- [What you are asked to do] Copy out each line in the material below that has the word "Barata".

- [Data extract]
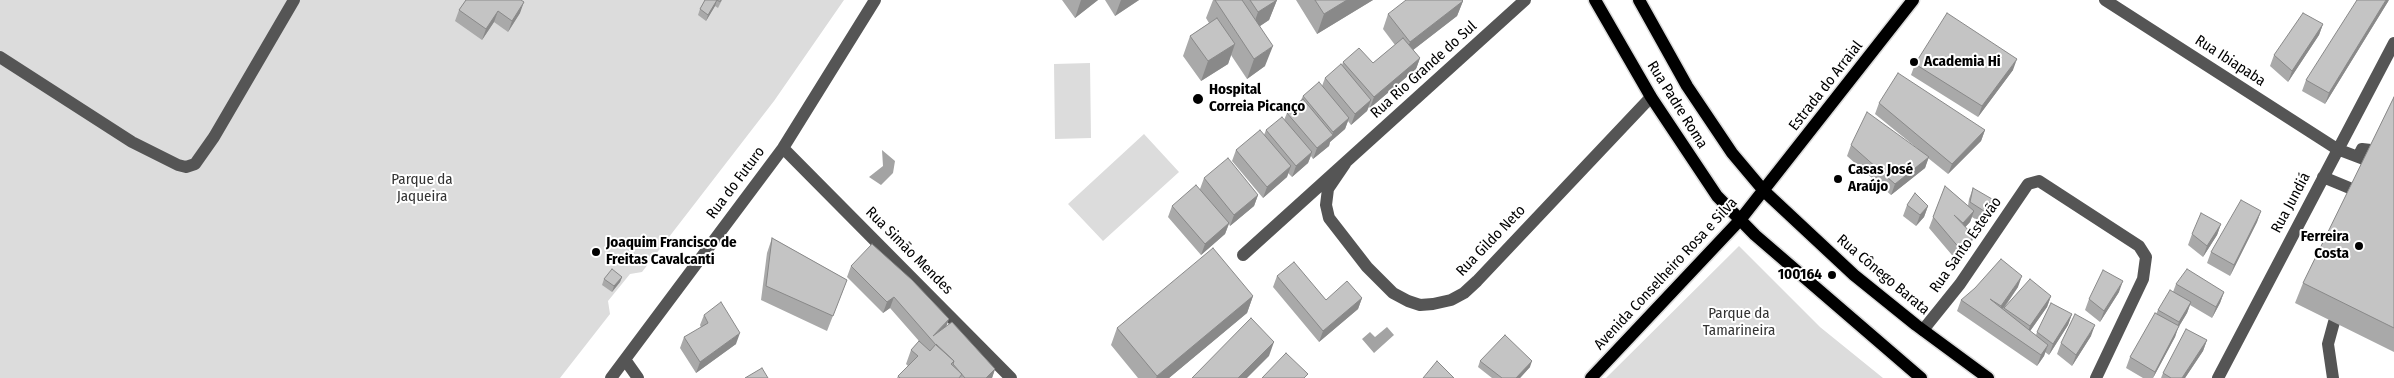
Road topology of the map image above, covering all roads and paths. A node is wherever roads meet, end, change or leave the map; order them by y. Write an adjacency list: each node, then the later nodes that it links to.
1 (294, 0): 9 (street)
2 (875, 0): 11 (street, Rua do Futuro)
3 (1525, 0): 14 (street, Rua Rio Grande do Sul)
4 (1595, 0): 10 (main road, Rua Padre Roma)
5 (1639, 0): 17 (main road, Rua Padre Roma)
6 (1913, 0): 17 (main road, Estrada do Arraial)
7 (2105, 0): 12 (street, Rua Ibiapaba)
8 (2394, 43): 12 (street, Rua Jundiá)
9 (0, 57)
10 (1651, 97): 18 (street, Rua Gildo Neto); 19 (main road, Rua Padre Roma)
11 (783, 148): 23 (street, Rua do Futuro); 26 (street, Rua Simão Mendes)
12 (2338, 149): 13 (street, Rua Ibiapaba); 15 (street, Rua Jundiá)
13 (2394, 161)
14 (1345, 164): 18 (street, Rua Rio Grande do Sul); 20 (street, Rua Rio Grande do Sul)
15 (2323, 177): 16 (street); 31 (street, Rua Jundiá)
16 (2352, 189)
17 (1764, 191): 19 (main road, Avenida Conselheiro Rosa e Silva); 22 (main road, Rua Cônego Barata)
18 (1326, 205)
19 (1740, 220): 27 (main road, Avenida Conselheiro Rosa e Silva); 28 (main road)
20 (1243, 255)
21 (2334, 322): 32 (street)
22 (1923, 330): 29 (main road, Rua Cônego Barata); 30 (street, Rua Santo Estevão)
23 (626, 361): 24 (street, Rua do Futuro); 25 (street)
24 (611, 378)
25 (638, 378)
26 (1010, 378)
27 (1591, 378)
28 (1921, 378)
29 (1988, 378)
30 (2096, 378)
31 (2218, 378)
32 (2332, 378)

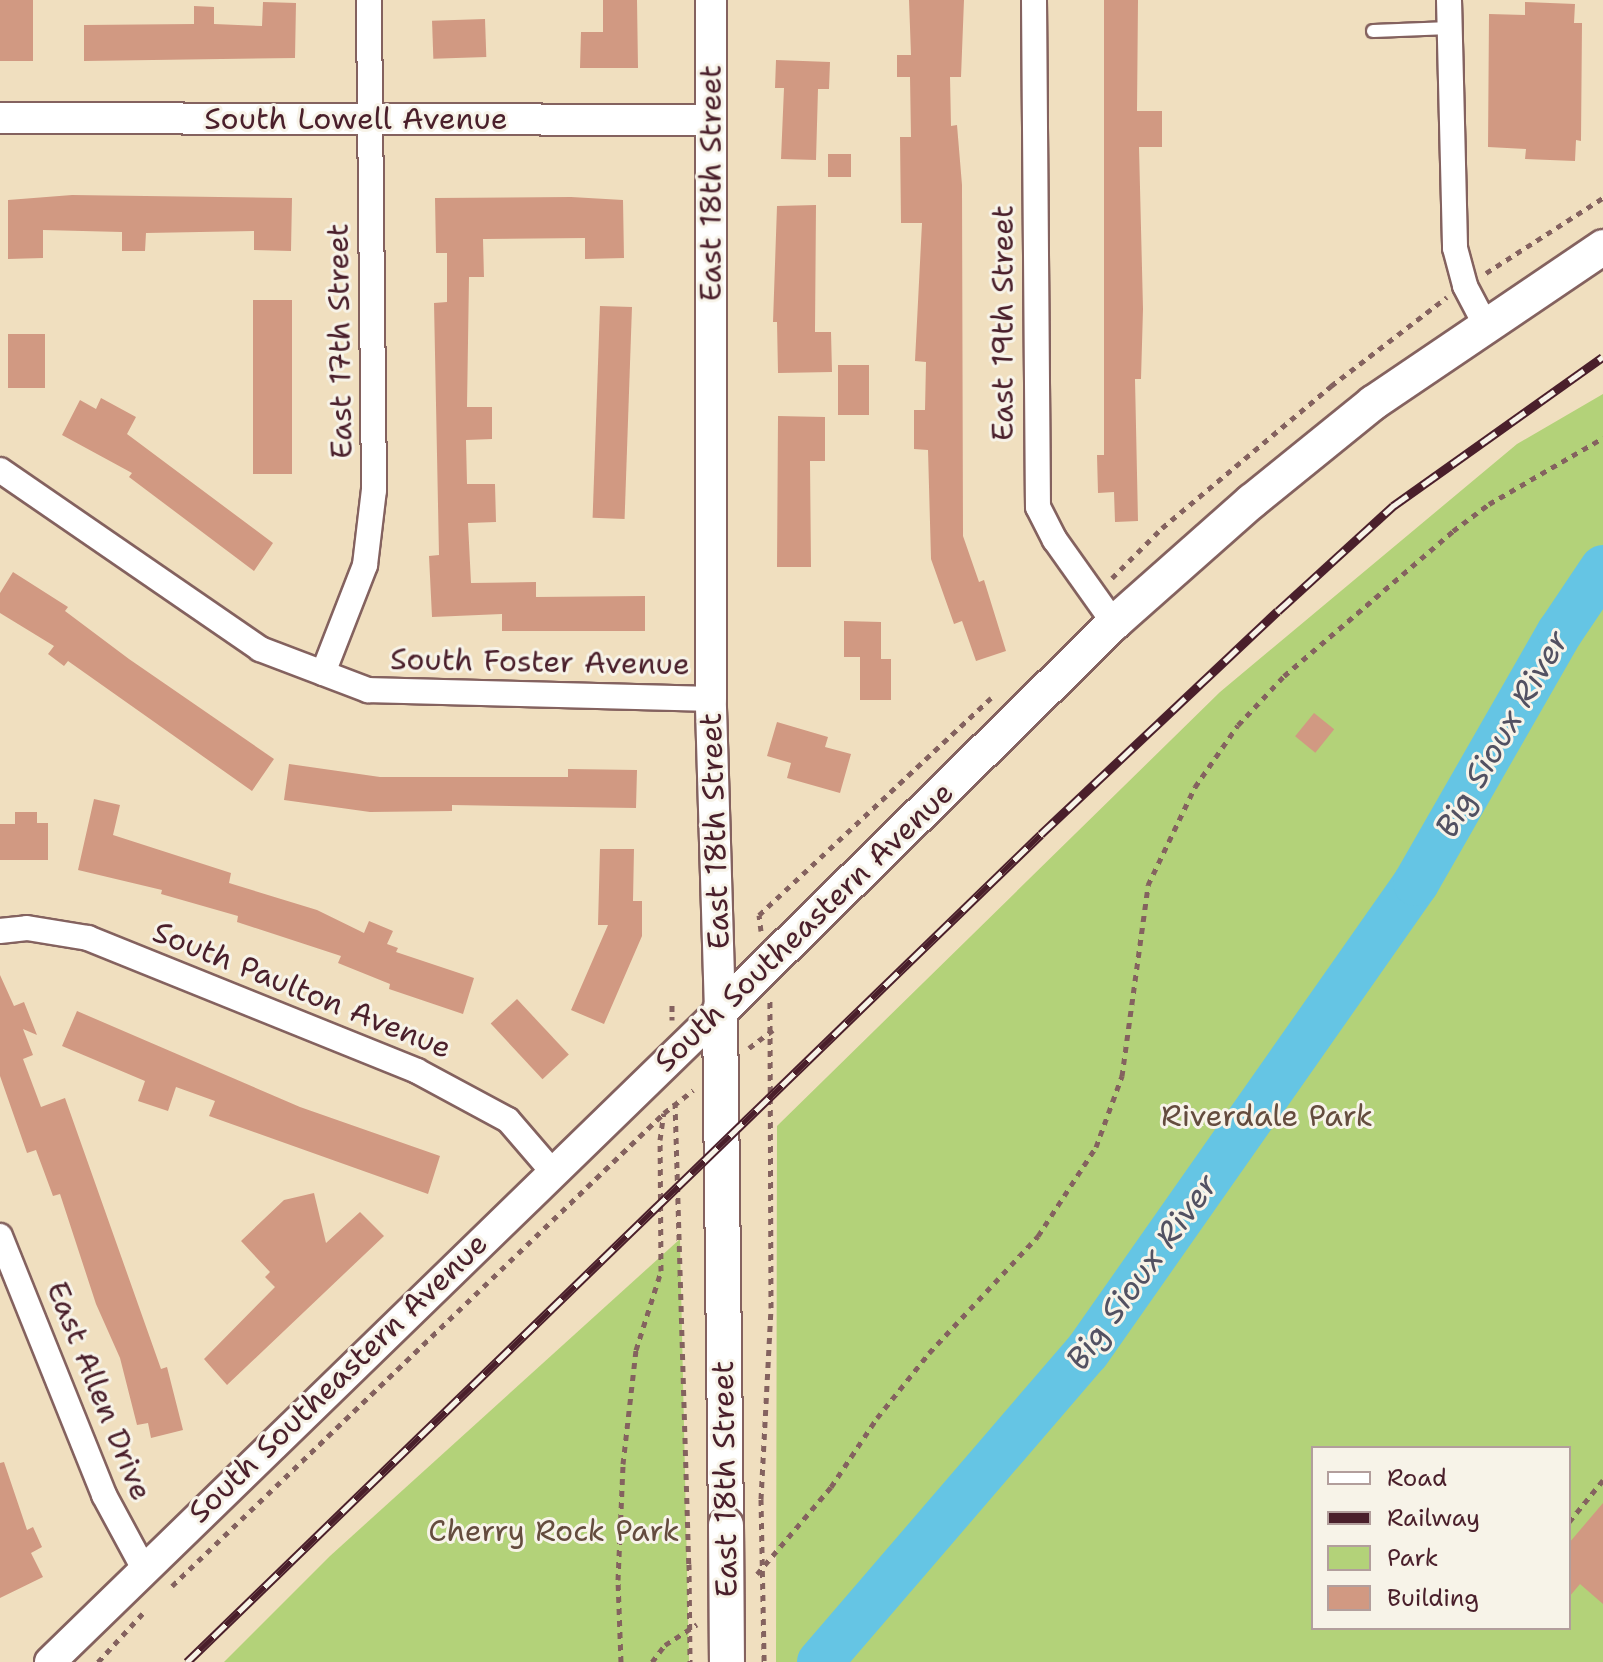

- [Reply]
17 (1764, 191): 19 (main road, Avenida Conselheiro Rosa e Silva); 22 (main road, Rua Cônego Barata)
22 (1923, 330): 29 (main road, Rua Cônego Barata); 30 (street, Rua Santo Estevão)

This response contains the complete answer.